◆ HOW TO COMPLETE THIS TASK ◆
Please copy the Alzheimer's disease passage word for word, starting at "And a huge amount" and ending at "problem with that?".

◆ TEXT SHOWN ◆
##########

Where did the tau cells come in in that scenario? Tau is inside the neurons. It's a protein that is involved in the structure of a neuron. And if you think back to high school biology, you know, the neuron is this big, complicated cell that has a very long tail on it. It's one of the biggest cells in the body, and they have to live for your entire life.
And the tau protein is part of how the cell gets that unusual structure with the long tail that allows it to function like an electrical wire. So if you have tau clumped together and no longer participate in maintaining the skeleton of the cell, the cell doesn't function properly.
So that's the second key piece of what's going on in Alzheimer's disease, that the neurons are structurally destabilized. So for at least since, I would say, about 1990 in round numbers, the main thought in this field is that the plaques, this little beta amyloid protein that clumps outside of the cells, is the primary driver of the disease.
And a huge amount of the effort related to drug development has been dedicated to preventing it from accumulating or breaking it up and clearing it from the brain. The general idea is that plaque is the first domino, and then there's a complicated series of events leading up to the neurons dying. But the plaque is the primary driver of Alzheimer's disease.
This domino effect is known as the amyloid cascade hypothesis. And that is the hypothesis toward which many billions of research dollars have been directed. So what's the problem with that?

##########

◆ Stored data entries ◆

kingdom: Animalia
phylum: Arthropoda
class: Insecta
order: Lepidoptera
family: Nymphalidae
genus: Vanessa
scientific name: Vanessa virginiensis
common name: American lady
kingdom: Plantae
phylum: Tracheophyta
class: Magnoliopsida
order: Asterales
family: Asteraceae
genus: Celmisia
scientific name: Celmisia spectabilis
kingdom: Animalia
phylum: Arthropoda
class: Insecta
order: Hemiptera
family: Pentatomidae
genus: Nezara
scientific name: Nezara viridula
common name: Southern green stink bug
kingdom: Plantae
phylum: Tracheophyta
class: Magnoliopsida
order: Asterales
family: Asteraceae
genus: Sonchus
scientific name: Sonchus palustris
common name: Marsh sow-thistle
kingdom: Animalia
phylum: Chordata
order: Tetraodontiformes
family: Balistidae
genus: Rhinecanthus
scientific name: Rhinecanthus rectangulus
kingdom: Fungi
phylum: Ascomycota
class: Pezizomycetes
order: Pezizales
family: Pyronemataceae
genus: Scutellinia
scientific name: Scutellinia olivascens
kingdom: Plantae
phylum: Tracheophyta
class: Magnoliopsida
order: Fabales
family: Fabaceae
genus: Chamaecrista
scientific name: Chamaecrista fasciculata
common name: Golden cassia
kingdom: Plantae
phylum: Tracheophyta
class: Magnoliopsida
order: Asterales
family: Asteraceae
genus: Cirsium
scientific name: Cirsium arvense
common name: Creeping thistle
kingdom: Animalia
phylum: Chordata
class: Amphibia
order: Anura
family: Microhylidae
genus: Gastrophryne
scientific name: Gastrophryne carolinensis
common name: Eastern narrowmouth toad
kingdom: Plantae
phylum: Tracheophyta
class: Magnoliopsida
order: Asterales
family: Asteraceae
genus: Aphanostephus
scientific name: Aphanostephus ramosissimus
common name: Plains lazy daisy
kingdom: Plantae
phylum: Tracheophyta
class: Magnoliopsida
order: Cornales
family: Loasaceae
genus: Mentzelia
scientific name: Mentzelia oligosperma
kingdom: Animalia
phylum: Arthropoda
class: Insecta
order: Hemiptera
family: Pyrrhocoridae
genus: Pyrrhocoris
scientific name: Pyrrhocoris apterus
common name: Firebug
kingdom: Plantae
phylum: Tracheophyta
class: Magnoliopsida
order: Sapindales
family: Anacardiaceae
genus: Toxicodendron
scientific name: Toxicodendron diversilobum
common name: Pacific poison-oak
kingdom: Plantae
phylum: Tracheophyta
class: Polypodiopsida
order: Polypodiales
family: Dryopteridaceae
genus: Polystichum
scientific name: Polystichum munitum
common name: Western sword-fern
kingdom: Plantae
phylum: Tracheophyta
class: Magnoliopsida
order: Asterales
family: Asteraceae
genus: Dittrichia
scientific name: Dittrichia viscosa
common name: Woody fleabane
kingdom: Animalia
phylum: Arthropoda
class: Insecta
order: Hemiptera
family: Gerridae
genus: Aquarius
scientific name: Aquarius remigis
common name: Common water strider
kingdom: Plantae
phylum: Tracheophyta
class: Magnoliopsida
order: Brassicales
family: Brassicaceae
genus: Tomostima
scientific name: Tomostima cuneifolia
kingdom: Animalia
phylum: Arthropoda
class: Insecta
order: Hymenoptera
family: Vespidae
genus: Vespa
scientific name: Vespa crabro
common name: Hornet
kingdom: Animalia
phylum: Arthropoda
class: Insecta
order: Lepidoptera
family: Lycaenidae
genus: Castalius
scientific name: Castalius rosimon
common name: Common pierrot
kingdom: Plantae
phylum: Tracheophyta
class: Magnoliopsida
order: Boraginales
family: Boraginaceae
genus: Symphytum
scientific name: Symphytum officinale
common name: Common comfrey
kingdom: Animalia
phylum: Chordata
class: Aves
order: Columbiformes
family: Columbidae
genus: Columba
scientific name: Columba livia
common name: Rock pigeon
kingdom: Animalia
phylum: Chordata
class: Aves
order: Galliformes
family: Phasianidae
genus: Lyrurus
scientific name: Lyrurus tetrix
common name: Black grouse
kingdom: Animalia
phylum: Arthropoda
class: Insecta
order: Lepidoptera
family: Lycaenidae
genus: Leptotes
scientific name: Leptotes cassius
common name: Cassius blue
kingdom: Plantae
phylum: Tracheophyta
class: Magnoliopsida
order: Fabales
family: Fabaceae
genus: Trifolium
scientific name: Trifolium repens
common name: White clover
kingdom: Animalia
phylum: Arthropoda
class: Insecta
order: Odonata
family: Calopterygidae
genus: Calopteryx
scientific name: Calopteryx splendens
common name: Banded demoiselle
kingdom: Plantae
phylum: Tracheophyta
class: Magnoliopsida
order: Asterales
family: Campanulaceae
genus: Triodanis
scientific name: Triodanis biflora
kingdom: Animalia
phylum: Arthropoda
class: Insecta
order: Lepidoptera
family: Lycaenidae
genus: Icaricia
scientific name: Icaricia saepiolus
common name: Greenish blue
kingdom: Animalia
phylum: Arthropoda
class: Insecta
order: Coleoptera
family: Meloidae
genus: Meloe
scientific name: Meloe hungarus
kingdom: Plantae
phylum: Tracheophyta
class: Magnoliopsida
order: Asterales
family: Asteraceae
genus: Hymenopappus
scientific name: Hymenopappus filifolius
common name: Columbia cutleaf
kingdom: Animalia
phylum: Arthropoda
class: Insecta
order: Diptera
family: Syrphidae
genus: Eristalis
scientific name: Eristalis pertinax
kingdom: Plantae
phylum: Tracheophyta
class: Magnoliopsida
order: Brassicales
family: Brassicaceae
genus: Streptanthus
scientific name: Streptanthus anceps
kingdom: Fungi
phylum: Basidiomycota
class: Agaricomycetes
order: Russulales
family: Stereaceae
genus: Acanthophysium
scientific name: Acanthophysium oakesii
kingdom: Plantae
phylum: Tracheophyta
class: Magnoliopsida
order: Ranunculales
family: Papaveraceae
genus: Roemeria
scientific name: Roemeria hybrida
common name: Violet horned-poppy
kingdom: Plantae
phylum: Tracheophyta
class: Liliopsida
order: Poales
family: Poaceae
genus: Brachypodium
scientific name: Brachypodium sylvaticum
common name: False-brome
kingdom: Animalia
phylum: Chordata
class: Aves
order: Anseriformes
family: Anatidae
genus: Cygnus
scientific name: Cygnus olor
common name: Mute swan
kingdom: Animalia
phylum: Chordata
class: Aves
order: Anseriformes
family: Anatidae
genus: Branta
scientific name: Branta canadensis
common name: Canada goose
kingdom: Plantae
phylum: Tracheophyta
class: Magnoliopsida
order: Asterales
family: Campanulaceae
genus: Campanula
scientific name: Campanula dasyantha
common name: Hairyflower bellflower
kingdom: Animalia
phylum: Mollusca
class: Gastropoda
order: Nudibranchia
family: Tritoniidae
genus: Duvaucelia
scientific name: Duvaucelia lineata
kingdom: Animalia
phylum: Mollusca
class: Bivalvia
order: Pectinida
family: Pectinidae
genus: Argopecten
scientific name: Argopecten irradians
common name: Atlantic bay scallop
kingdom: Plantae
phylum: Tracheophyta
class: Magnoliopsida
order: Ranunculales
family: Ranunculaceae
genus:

##########

◆ SOLUTION BELOW ◆
And a huge amount of the effort related to drug development has been dedicated to preventing it from accumulating or breaking it up and clearing it from the brain. The general idea is that plaque is the first domino, and then there's a complicated series of events leading up to the neurons dying. But the plaque is the primary driver of Alzheimer's disease.
This domino effect is known as the amyloid cascade hypothesis. And that is the hypothesis toward which many billions of research dollars have been directed. So what's the problem with that?